→ What is required
Go line by line through the records below. Copy whichever lines contain the string "Optional".

→ Saved entries
────────

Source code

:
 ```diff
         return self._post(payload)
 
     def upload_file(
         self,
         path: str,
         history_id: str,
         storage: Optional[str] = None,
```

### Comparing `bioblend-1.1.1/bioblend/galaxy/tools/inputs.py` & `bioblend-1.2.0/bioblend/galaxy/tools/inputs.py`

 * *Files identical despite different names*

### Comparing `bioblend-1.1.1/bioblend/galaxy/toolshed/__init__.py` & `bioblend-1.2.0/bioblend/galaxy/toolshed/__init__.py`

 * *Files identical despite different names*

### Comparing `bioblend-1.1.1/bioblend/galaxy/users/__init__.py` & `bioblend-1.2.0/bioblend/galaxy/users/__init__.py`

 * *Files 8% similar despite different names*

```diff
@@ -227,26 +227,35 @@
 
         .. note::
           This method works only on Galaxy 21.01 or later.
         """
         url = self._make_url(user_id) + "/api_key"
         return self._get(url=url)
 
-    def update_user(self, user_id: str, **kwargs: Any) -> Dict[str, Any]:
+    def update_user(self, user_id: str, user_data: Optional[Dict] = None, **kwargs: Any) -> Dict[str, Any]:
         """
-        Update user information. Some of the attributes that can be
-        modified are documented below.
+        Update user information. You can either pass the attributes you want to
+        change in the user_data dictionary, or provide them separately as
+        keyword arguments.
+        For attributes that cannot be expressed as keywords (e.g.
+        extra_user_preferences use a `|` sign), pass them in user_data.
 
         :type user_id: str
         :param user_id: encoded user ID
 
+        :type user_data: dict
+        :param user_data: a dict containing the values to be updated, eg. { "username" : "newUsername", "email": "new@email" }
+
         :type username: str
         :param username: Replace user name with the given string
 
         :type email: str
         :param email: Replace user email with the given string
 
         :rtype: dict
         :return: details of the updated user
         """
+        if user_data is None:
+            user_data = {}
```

────────

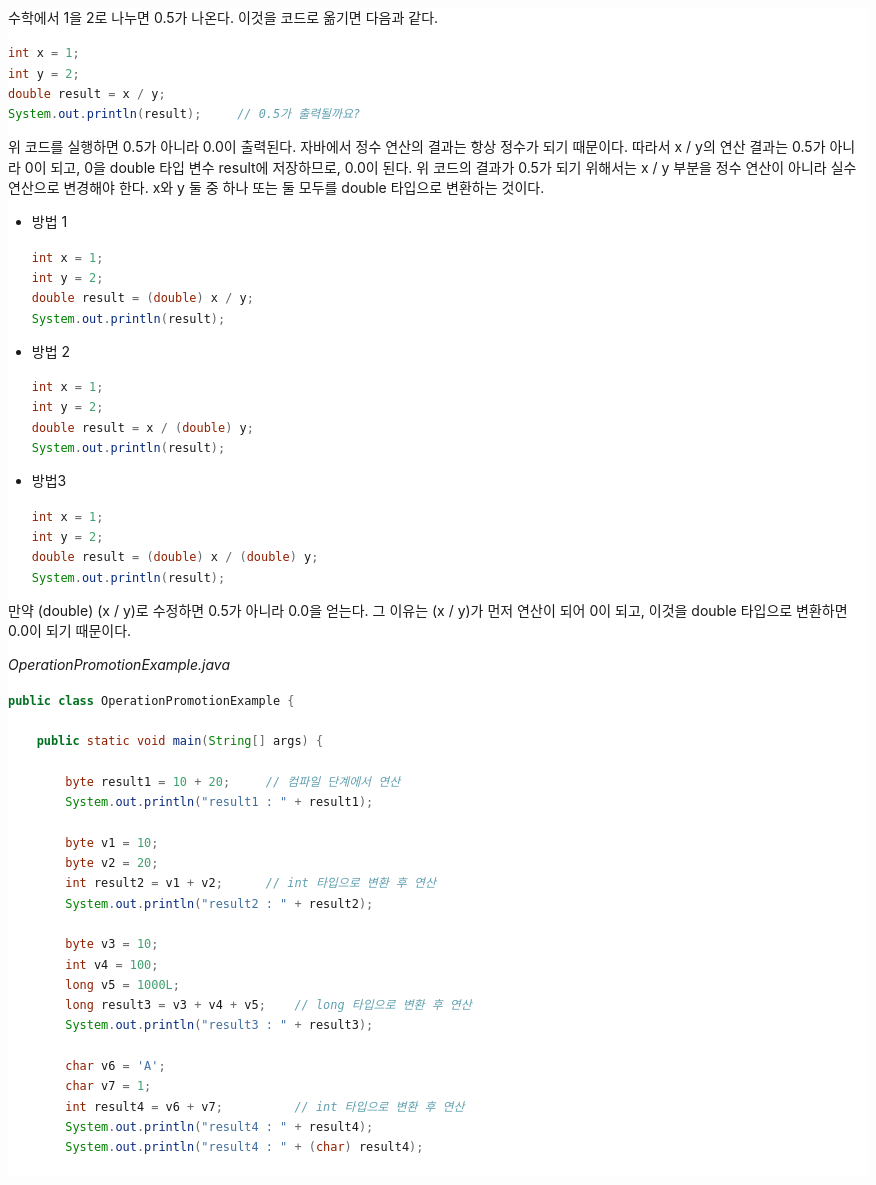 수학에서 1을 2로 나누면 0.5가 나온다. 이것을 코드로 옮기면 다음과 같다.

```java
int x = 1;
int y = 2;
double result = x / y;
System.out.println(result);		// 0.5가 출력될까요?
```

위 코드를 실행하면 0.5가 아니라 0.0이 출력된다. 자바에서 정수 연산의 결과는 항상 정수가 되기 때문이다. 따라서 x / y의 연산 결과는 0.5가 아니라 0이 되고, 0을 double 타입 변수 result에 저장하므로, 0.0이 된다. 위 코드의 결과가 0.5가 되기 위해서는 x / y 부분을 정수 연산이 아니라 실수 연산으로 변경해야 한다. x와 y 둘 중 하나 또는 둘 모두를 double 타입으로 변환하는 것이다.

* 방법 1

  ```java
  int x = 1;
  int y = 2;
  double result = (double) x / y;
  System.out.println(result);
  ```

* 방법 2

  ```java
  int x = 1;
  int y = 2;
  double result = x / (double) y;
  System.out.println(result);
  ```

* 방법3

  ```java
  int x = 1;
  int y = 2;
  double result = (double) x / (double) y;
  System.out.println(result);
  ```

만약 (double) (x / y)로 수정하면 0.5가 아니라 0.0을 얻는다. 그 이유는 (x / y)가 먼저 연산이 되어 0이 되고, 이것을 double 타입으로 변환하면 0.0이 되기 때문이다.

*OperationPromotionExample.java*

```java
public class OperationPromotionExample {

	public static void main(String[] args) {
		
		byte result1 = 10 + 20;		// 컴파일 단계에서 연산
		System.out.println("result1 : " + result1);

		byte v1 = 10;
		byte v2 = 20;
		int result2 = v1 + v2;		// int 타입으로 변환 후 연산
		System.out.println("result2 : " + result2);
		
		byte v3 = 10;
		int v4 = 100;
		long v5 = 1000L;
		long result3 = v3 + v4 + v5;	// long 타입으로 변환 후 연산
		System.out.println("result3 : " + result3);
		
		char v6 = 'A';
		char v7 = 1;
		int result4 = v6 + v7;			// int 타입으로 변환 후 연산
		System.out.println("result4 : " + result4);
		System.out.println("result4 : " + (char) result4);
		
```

────────

→ Solution to this exercise
         storage: Optional[str] = None,
+    def update_user(self, user_id: str, user_data: Optional[Dict] = None, **kwargs: Any) -> Dict[str, Any]:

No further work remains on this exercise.